La question des relations entre le Maroc et l’Algérie a été au centre du discours annuel du trône du roi Mohammed VI ce samedi 31 Juillet.

Dans une adresse inédite directe au Président Algérien, le souverain chérifien a appelé ce dernier à reprendre le dialogue et à rouvrir les frontières entre les deux pays, closes depuis le début des années 90. Les deux pays connaissent une montée de tensions diplomatiques inédite depuis quelques semaines, et entretiennent de manière structurelle des relations tendues, notamment sur le dossier du Sahara Occidental.

Une riposte marocaine au Coronavirus considérée comme « exemplaire »

En entame de son discours, Mohammed VI a d’abord brossé un portrait de la riposte marocaine face au coronavirus, incluant la mise en place très tôt d’un vaste filet socio-économique, d’un bouclier sanitaire complété récemment par la fabrication de vaccins, ainsi que l’adoption de réformes de fond telle que la généralisation de la protection sociale ou la création d’un fonds stratégique d’investissement.

Considéré par de nombreux experts comme l’un des pays ayant poursuivi une stratégie exemplaire face à la Pandémie, le Maroc a pu en effet garder la situation sanitaire sous contrôle et limiter les dégâts économiques. Il est de surcroit favorisé en 2021, comme l’a rappelé Mohammed VI dans son discours, par une année agricole exceptionnelle, ce qui lui permet d’espérer une croissance de qui friserait les 6% en 2021.

Sur le plan géopolitique, le souverain marocain a désormais érigé en priorité le rétablissement de bonnes relations avec l’Algérie, remettant ainsi au centre de l’agenda la question de l’intégration maghrébine. L’Afrique du nord, du fait notamment de la mésentente entre le Royaume Chérifien et Alger est en effet l’une des régions les moins intégrées au Monde, et ce sur quasiment tous les plans : économie, commerce, industrie, logistique, transport, etc.

Selon de nombreux spécialistes, une meilleure intégration du Maghreb permettrait aux pays qui le composent de gagner 1 à 2 points de croissance additionnels par an.

Le Roi du Maroc a notamment mis en cause la fermeture des frontières. « Leur fermeture heurte un droit naturel et un principe juridique authentique, consacré par les instruments internationaux, notamment le Traité de Marrakech, texte fondateur de l’Union du Maghreb Arabe qui prévoit la libre circulation des personnes, des services, des marchandises et des capitaux entre les pays constitutifs de l’espace maghrébin.
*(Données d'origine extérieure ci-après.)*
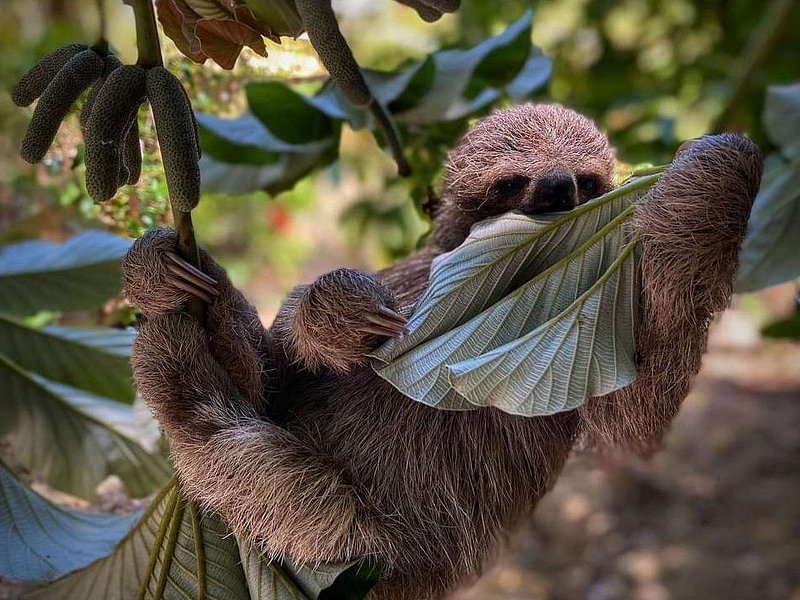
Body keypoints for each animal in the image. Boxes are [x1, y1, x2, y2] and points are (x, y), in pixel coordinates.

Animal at [123, 103, 762, 600]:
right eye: (512, 181)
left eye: (585, 180)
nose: (557, 186)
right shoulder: (413, 275)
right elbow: (280, 373)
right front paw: (336, 314)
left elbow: (635, 415)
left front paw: (719, 171)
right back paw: (175, 281)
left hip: (357, 553)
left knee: (233, 448)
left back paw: (174, 358)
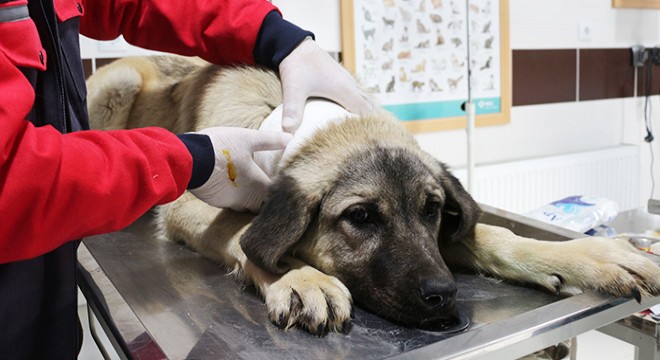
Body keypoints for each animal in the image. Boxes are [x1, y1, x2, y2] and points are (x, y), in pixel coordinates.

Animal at [86, 54, 660, 336]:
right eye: (360, 217)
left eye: (432, 210)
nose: (444, 296)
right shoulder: (188, 206)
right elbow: (246, 233)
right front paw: (301, 277)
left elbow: (495, 234)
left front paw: (592, 255)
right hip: (116, 83)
Je n’ai eu de cesse, depuis 2008, de clamer haut et fort cette idée et de la réaffirmer à maintes reprises et en diverses occasions », a-t-il rappelé dans son discours.

Solidarité maghrébine pour contrecarrer la pandémie

Il faut dire que le Maroc ne lésine pas sur les moyens pour faire acte de solidarité auprès des pays voisins. En application des instructions Royales, le Royaume s’est mis en ordre de marche pour épauler les autorités tunisiennes suite à la résurgence du virus. En effet, une aide médicale a été envoyée en urgence le 13 juillet. En effet, pas moins de 12 avions des Forces Royales Air (FRA) sont arrivés en Tunisie, transportant plus de 134 tonnes et 689 kilogrammes d’aides médicales, composées de deux unités de réanimation complètes et autonomes, dotées d’une capacité totale de 100 lits, en plus de 100 respirateurs et deux générateurs d’oxygène d’une capacité de 33 m3/heure chacun.

Une réponse tangible et réelle aux besoins du système de santé dans ce pays maghrébin, face à l’aggravation de la situation épidémiologique en Tunisie, à l’heure où le bilan des décès lié aux cas Covid-19 pour le mois de juillet a connu un pic sans précédent depuis le début de la pandémie en Tunisie, soit un nombre de 3.973 décès, selon les chiffres publiés par le ministère de la Santé.